'Riveting work' Patti Smith
'Vivid . . . it communicates a real power' Sunday Times
'A wild ride of a book' Metro
Actor William Harding has been caught cheating on his rock star wife and the press have descended upon him. Amid the headlines and worldwide disdain towards him, he takes on the part in Henry IV. He must examine himself, and who he has become, under the brightest of lights and the keenest of eyes.
'A considered meditation on the evil of celebrity and the demanding yet restorative power of theatre' New Statesman
'An emotional ode to theatre as medicine for heartbreak, and an interesting meditation on fame' Radio Times
'A witty, wise heartfelt novel' Washington Post
Ethan Hawke is a true writer and his duality as an artist is skilfully reflected in A Bright Ray of Darkness. Hawke circles, descends, and crawls into his characters' skin. Grimy shadows pass over the footlights, into the bowels of the theatre, where a struggling actor, perhaps mirroring the writer, seeks the vine of redemption, and claws his way into becoming. Bright Ray is a riveting work.

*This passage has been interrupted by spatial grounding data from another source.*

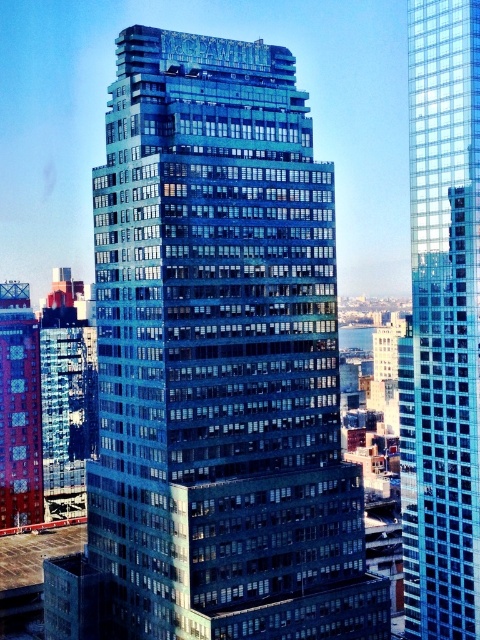
From the picture: You are standing at the center of the city square and want to take a photo of the shiny glass building at center. Based on its 2D coordinates, where should you position yourself to capture the building in the frame?

The shiny glass building at center is located at coordinates point (219, 356), so positioning yourself at the center of the city square should allow you to capture it in the frame as it is already centered in the scene.

You are a city planner evaluating the skyline. Based on the image, which building between the shiny glass building at center and the metallic red building at left is taller?

The shiny glass building at center is much taller than the metallic red building at left according to the description.

You are a city planner assessing the skyline. You need to determine which of the two buildings, the shiny glass building at center or the glassy reflective skyscraper at center, has a lower height for potential height restrictions. Which building should you prioritize?

The shiny glass building at center is shorter than the glassy reflective skyscraper at center, so you should prioritize the glassy reflective skyscraper at center for potential height restrictions since it is taller.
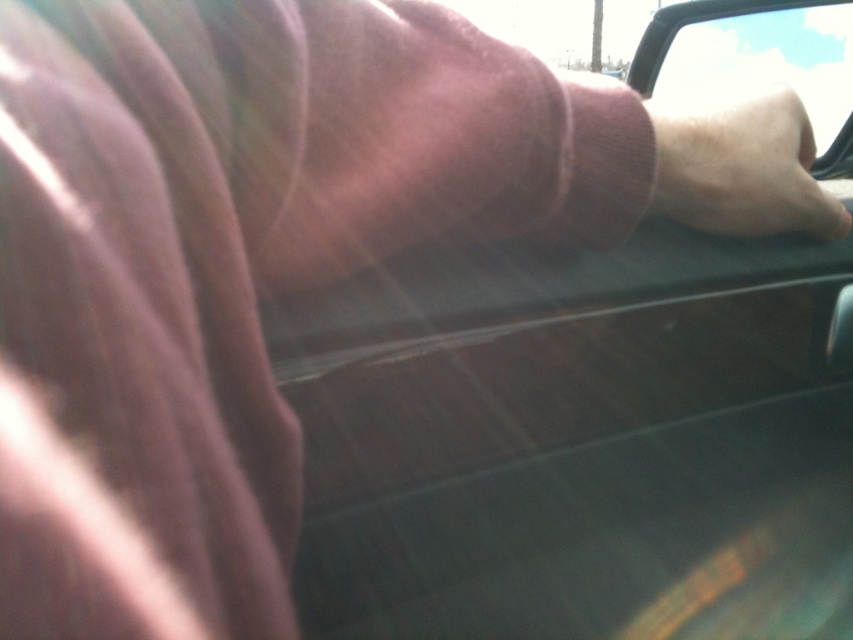
You are a passenger in a car and want to know if you can fully open your phone to take a photo of the scenery outside. Considering the space between the skinny white hand at upper right and the black plastic car window at upper right, will there be enough room?

The skinny white hand at upper right occupies less space than the black plastic car window at upper right, so there should be enough space to open the phone partially, but the exact amount of space available isn

Based on the photo, you are a passenger in a car and want to see the road ahead. There is a skinny white hand at upper right and a black plastic car window at upper right. Which object is closer to you?

Result: The skinny white hand at upper right is closer to you because it is in front of the black plastic car window at upper right.

You are a passenger in a car and want to roll down the black plastic car window at upper right. To do so, you need to reach the window control button, which is located on the left side of the window. Can you reach it with your skinny white hand at upper right?

The skinny white hand at upper right is positioned on the left side of the black plastic car window at upper right, so yes, the hand can reach the window control button on the left side of the window.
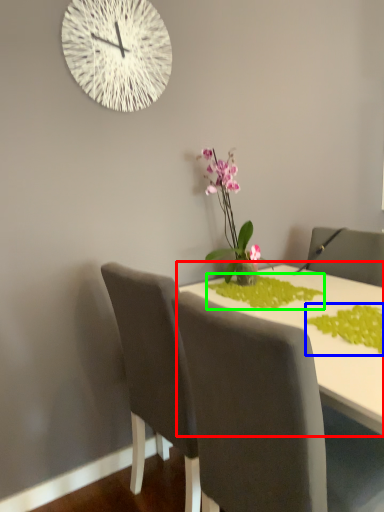
Question: Considering the real-world distances, which object is closest to table (highlighted by a red box)? plant (highlighted by a blue box) or plant (highlighted by a green box).

Choices:
 (A) plant
 (B) plant

Answer: (B)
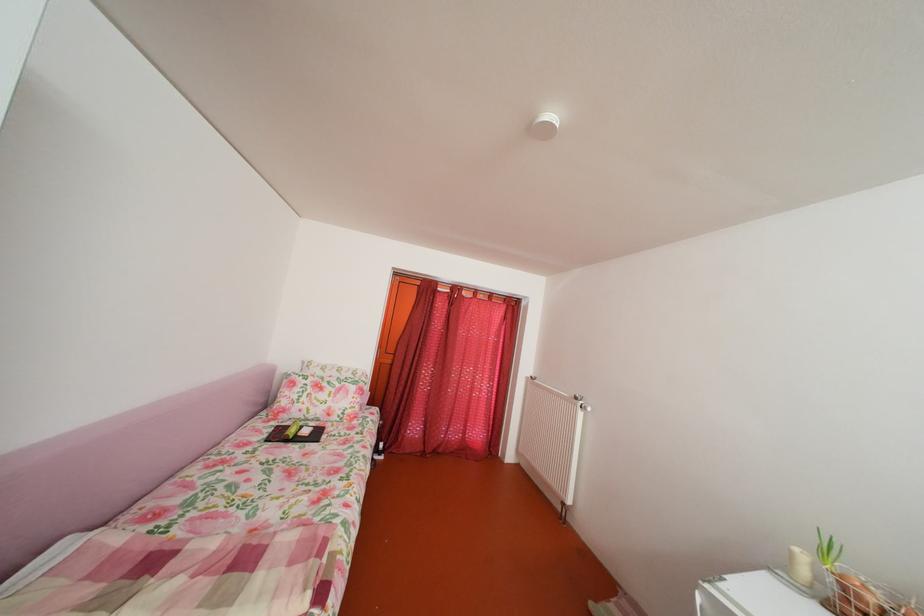
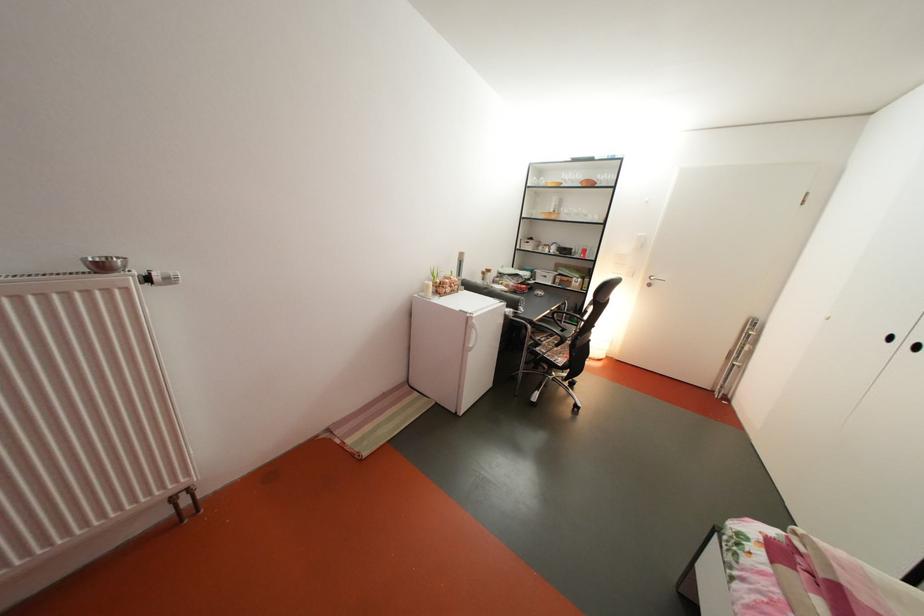
Locate, in the second image, the point that corresponds to point (803, 561) in the first image.

(439, 293)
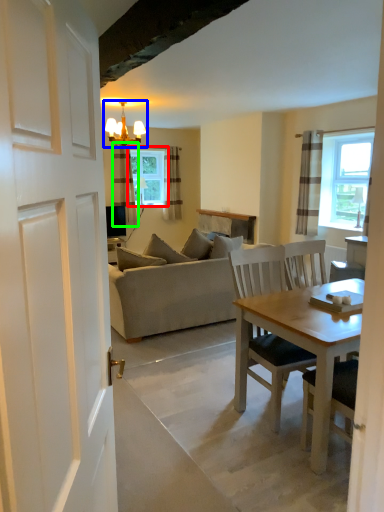
Question: Considering the real-world distances, which object is farthest from window (highlighted by a red box)? light fixture (highlighted by a blue box) or curtain (highlighted by a green box)?

Choices:
 (A) light fixture
 (B) curtain

Answer: (A)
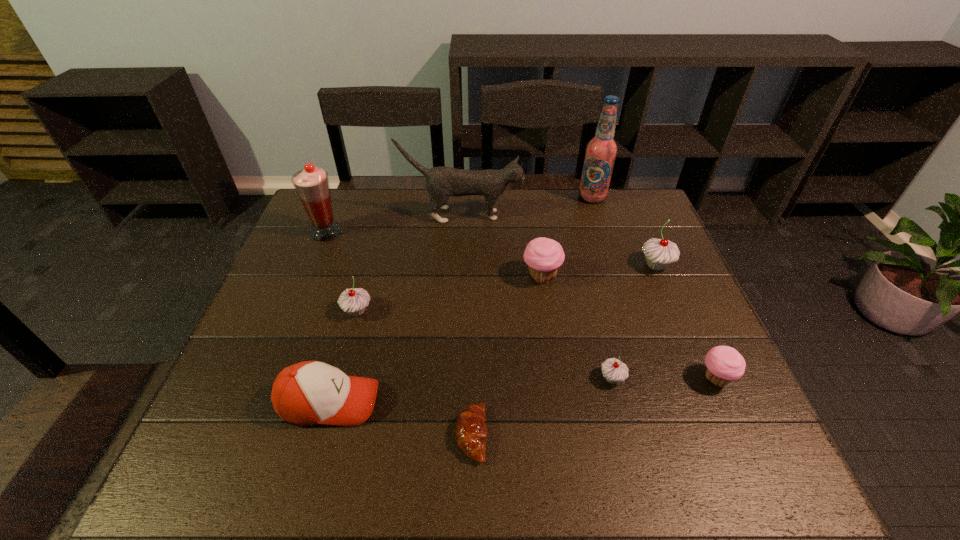
Identify the location of blank space that satisfies the following two spatial constraints: 1. on the back side of the bigger pink cupcake; 2. on the left side of the second smallest gray cupcake. (367, 276).

The image size is (960, 540). I want to click on free space that satisfies the following two spatial constraints: 1. on the front side of the third nearest cupcake; 2. on the left side of the red smoothie, so click(294, 311).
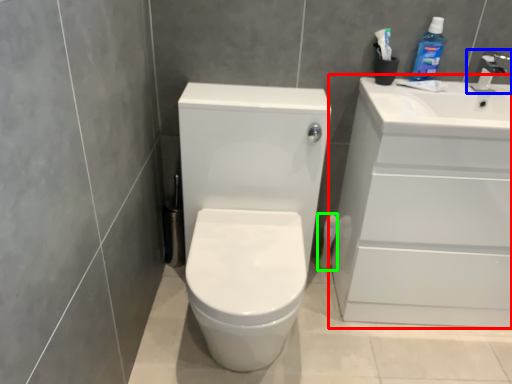
Question: Which object is the farthest from bathroom cabinet (highlighted by a red box)? Choose among these: tap (highlighted by a blue box) or toilet paper (highlighted by a green box).

Choices:
 (A) tap
 (B) toilet paper

Answer: (B)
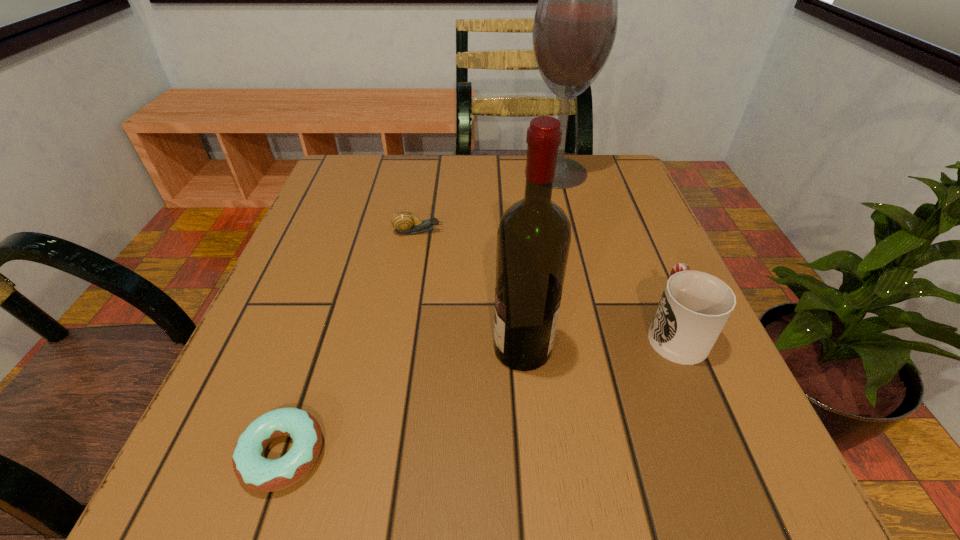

William is the star of this vivid drama from Ethan Hawke ... this is ultimately a book about the transcendent value of great art ... it communicates a real power.
Film star William Harding is fed up with having his personal life examined in public. The protagonist of this novel, the first in five years from Hawke (best known for his acting role in Richard Linklater's Before trilogy), is also disgusted at the ways in which he has allowed his marriage to collapse around him. His debut Broadway role offers him a chance at redemption and turns this bracing book into a considered meditation on the evil of celebrity and the demanding yet restorative power of theatre.
Ethan Hawke, whose acting career has combined celebrity wattage with indie integrity, brings hard-won experience to his latest literary endeavour ... [A] wild ride of a book ... Written with real fire & originality. Not many novels combine scenes of lying semi-conscious by a motel toilet with thoughts on the perfection of the iambic pentameter.
An emotional ode to theatre as medicine for heartbreak, and an interesting meditation on fame.